Isso sem contar o famosíssimo tabu em que o arquirival Paysandu ficou 33 jogos, ou quatro anos e quatro meses, sem vence-lo, fosse em partidas oficiais ou amistosas. Nesse período, o Remo foi pentacampeão paraense e, em um jogo inesquecível, em 1997, marcou três gols em apenas 11 minutos e virou para cima do Papão. Detalhe: o time ficou sem técnico e os experientes Belterra e Agnaldo comandaram os companheiros, ao mesmo tempo em que jogavam.
Ídolos imortais
Centenas de atletas profissionais já vestiram o “manto sagrado” azulino, mas alguns entraram para a galeria dos ídolos imortais e ainda hoje são festejados nas ruas de Belém, e do interior do Pará. O centroavante Alcino foi o mais folclórico de todos os boleiros que já vestiram azul-marinho. Marcava gols incríveis, era amado pela torcida e dava muita dor de cabeça nos dirigentes por causa de sua vida boêmia. Os mais antigos dizem que ele farreava a noite inteira e chegava à concentração poucas horas antes de clássicos decisivos contra o Paysandu. Bastavam, dizem, umas cinco ou seis horas de sono para o “Negão Motora” entrar em campo e demolir o Papão.
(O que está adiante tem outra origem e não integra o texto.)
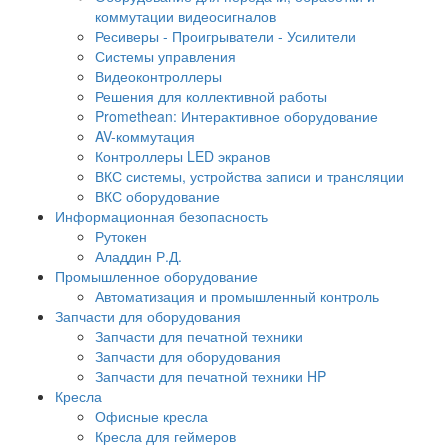
коммутации видеосигналов
Ресиверы - Проигрыватели - Усилители
Системы управления
Видеоконтроллеры
Решения для коллективной работы
Promethean: Интерактивное оборудование
AV-коммутация
Контроллеры LED экранов
ВКС системы, устройства записи и трансляции
ВКС оборудование
Информационная безопасность
Рутокен
Аладдин Р.Д.
Промышленное оборудование
Автоматизация и промышленный контроль
Запчасти для оборудования
Запчасти для печатной техники
Запчасти для оборудования
Запчасти для печатной техники HP
Кресла
Офисные кресла
Кресла для геймеров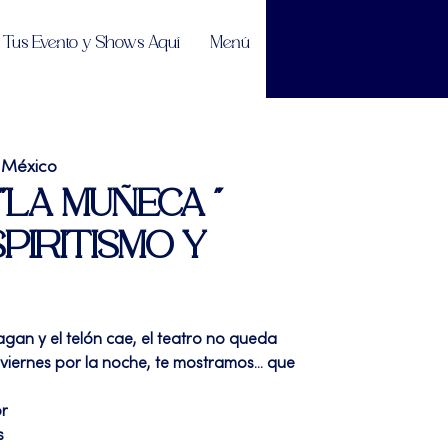
Tus Evento y Shows Aquí
Menú
 México
| "LA MUÑECA "
SPIRITISMO Y
pagan y el telón cae, el teatro no queda
a viernes por la noche, te mostramos... que
or
s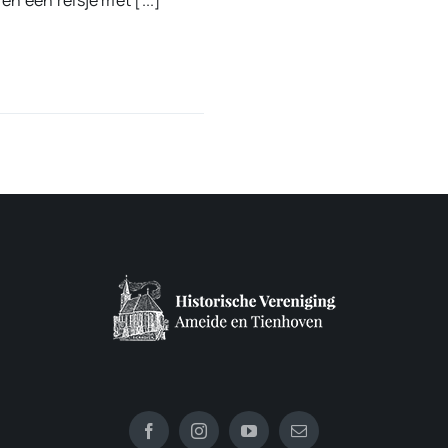
n een reisje met [...]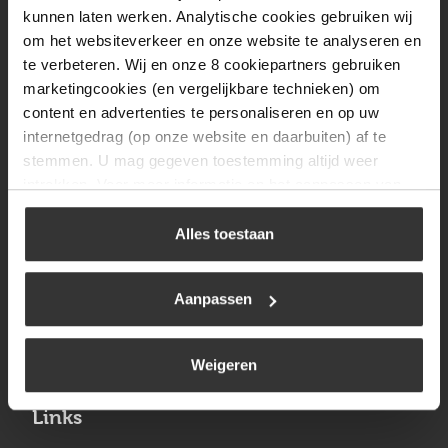
Vrijdag
08:00 tot 17:00
kunnen laten werken. Analytische cookies gebruiken wij
om het websiteverkeer en onze website te analyseren en
Zaterdag
09:30 tot 12:00
te verbeteren. Wij en onze 8 cookiepartners gebruiken
Zondag
Gesloten
marketingcookies (en vergelijkbare technieken) om
content en advertenties te personaliseren en op uw
internetgedrag (op onze website en daarbuiten) af te
Navigatie
stemmen. U mag gegeven toestemming altijd weer
intrekken. Voor meer informatie en het aanpassen van
BBQ
uw keuze op onze website verwijzen wij u naar ons
Brandstoffen
cookiebeleid
.
Alles toestaan
Kamperen
Aanpassen
Verwarming
Gastechniek
Weigeren
Links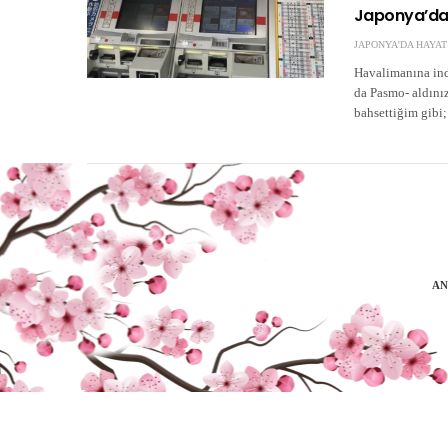
Japonya’da 
JAPONYA'DA HAYAT
Havalimanına indi
da Pasmo- aldınız
bahsettiğim gibi
AN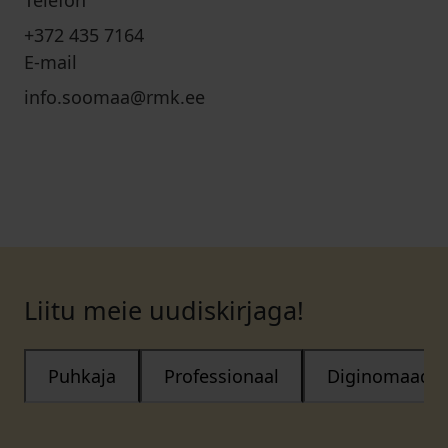
Telefon
+372 435 7164
E-mail
info.soomaa@rmk.ee
Liitu meie uudiskirjaga!
Puhkaja
Professionaal
Diginomaad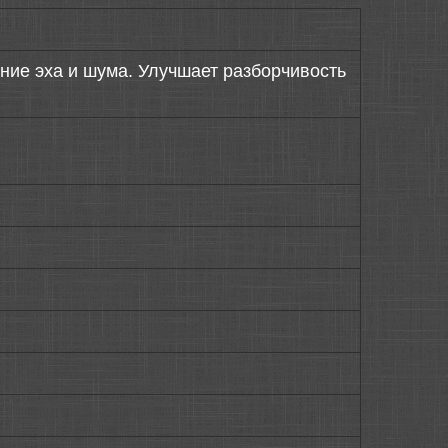
ие эха и шума. Улучшает разборчивость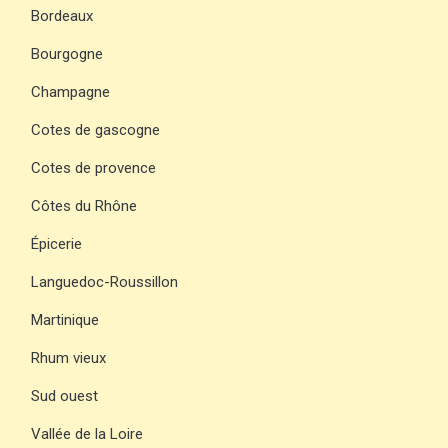
Bordeaux
Bourgogne
Champagne
Cotes de gascogne
Cotes de provence
Côtes du Rhône
Épicerie
Languedoc-Roussillon
Martinique
Rhum vieux
Sud ouest
Vallée de la Loire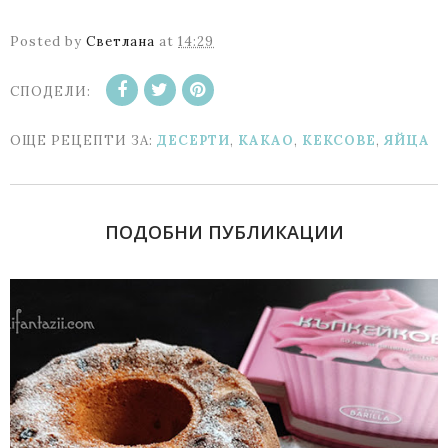
Posted by
Светлана
at
14:29
СПОДЕЛИ:
ОЩЕ РЕЦЕПТИ ЗА:
ДЕСЕРТИ
,
КАКАО
,
КЕКСОВЕ
,
ЯЙЦА
ПОДОБНИ ПУБЛИКАЦИИ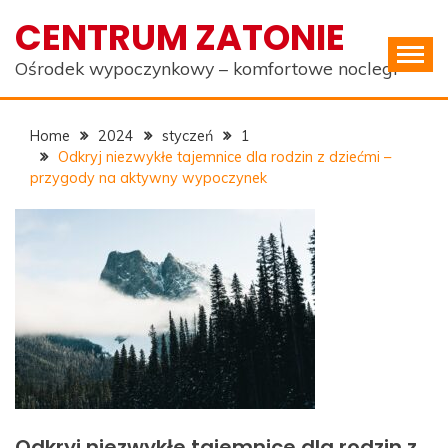
Skip
CENTRUM ZATONIE
to
content
Ośrodek wypoczynkowy – komfortowe noclegi
Home
2024
styczeń
1
Odkryj niezwykłe tajemnice dla rodzin z dziećmi –
przygody na aktywny wypoczynek
Odkryj niezwykłe tajemnice dla rodzin z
Falecido há poucos anos, Alcino bem que merecia uma estátua no Baenão...
Junto com Alcino fazem parte da mitologia azulina o zagueiro Dutra, que ainda hoje é chamado nas ruas de “capitão”, tamanha a força de sua imagem envergando a braçadeira; Leônidas, que ficou famoso pela irreverência e a facilidade com que fazia gols; Neves, o “Nevasca”, um dos maiores pontas do futebol brasileiro; Marinho, lateral-direito tão cheio de categoria que seu reserva, por um período, foi Nelinho, titular absoluto na seleção brasileira que jogou a Copa de 1978; Júlio César, o “Uri Geller”, que tinha o dom de entortar os adversários com seus dribles mortais e Mesquita, meia habilidoso, com extraordinária visão de jogo, e exemplo de atleta determinado.
Por que se orgulhar?
O Clube do Remo tem 105 anos de história, 42 títulos de campeão paraense, a maior torcida do Pará, segundo o Ibope, jogou contra o Santos de Pelé, empatou com o Benfica, base da seleção portuguesa na Copa de 1966, bateu o Flamengo de Zico, dentro do Maracanã, nos anos 70, e detém o histórico tabu de 33 jogos sem perder para o Paysandu, entre 31 de janeiro de 1993 e 7 de junho de 1997. É ainda o Filho da Glória e do Triunfo e teve seu hino composto pelo poeta Mario Tavernard, um dos maiores da nossa literatura.